Set problem –
Answer these questions using the article on jeweled watches below:
1. For whom did Louis Cartier make a wristwatch in 1904?
2. What position does Sue Perry hold, and at which company?
3. Which group does the watch company Michele belong to?

Selection –
'''

This post was originally published on this site
“Cartier invented the wrist watch,” Pierre Raniero, the company’s director of image, style and heritage, declared as he sat his office in a surprisingly nondescript building in central Paris.
(But few things are entirely clear in the watch world: Breguet, Patek Philippe and Girard-Perregaux all say they produced timepieces for the wrist before Louis Cartier made one for an aviator-friend in 1904.)
And, Mr. Raniero added, the house pioneered turning the functional item into a gloriously stylish one by adorning its wristwatches with gemstones.
(Other claimants, get in line.)
Regardless of which house was first, a dazzling effect was produced. And, as brands have sharpened their focus on female buyers in recent years, the category is continuing to expand.
“Women like a little bling on their watches,” said Sue Perry, the content director at David Perry & Associates, the New York-based publisher of custom magazines for jewelry and watch retailers.
“Even sporty watches, like Tag Heuer’s Aquaracer and Rolex’s Yacht-Master 40, mix diamonds and gemstones with no-nonsense features like rubber and tough fabric straps,” she said. “And it’s a trend that crosses all price points, including bridge lines like Michele,” the Miami-based women’s watch company that is part of the Fossil Group.
“One of the reasons behind this is that diamonds — in more discreet doses — have become an everyday look,” she said.

'''

Dataset section –
'''

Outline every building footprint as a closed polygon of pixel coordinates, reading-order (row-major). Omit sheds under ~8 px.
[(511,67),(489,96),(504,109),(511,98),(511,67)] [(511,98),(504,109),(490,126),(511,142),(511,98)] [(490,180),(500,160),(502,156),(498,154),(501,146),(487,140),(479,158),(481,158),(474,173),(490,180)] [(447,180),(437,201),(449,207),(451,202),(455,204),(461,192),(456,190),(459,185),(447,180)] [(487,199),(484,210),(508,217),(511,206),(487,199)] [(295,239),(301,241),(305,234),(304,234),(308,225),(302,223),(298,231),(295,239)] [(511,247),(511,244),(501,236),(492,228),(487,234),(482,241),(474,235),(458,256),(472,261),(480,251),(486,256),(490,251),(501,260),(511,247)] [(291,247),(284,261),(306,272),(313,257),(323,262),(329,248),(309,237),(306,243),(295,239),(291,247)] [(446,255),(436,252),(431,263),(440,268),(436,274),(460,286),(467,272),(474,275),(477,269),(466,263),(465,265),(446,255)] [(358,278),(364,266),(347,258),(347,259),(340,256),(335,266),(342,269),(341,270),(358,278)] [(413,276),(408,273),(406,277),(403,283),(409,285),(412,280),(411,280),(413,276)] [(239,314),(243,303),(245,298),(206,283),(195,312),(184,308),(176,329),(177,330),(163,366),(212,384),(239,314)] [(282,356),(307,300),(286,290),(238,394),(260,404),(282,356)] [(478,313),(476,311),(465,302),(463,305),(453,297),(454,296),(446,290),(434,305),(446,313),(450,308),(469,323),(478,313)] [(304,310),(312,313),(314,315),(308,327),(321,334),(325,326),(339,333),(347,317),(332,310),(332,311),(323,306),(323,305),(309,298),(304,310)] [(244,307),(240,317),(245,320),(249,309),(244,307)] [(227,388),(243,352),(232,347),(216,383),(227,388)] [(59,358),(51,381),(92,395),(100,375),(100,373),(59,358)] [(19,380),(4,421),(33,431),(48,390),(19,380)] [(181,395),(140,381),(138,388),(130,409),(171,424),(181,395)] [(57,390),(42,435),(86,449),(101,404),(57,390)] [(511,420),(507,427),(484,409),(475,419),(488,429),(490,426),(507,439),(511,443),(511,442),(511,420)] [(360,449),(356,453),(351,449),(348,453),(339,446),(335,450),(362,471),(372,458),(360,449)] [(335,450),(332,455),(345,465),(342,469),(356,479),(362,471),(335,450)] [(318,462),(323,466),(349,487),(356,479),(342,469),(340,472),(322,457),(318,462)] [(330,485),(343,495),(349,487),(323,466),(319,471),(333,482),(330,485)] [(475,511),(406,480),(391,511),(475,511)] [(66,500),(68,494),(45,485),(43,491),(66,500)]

'''

Solved problem –
1. An aviator-friend.
2. She is the content director at David Perry & Associates.
3. The Fossil Group.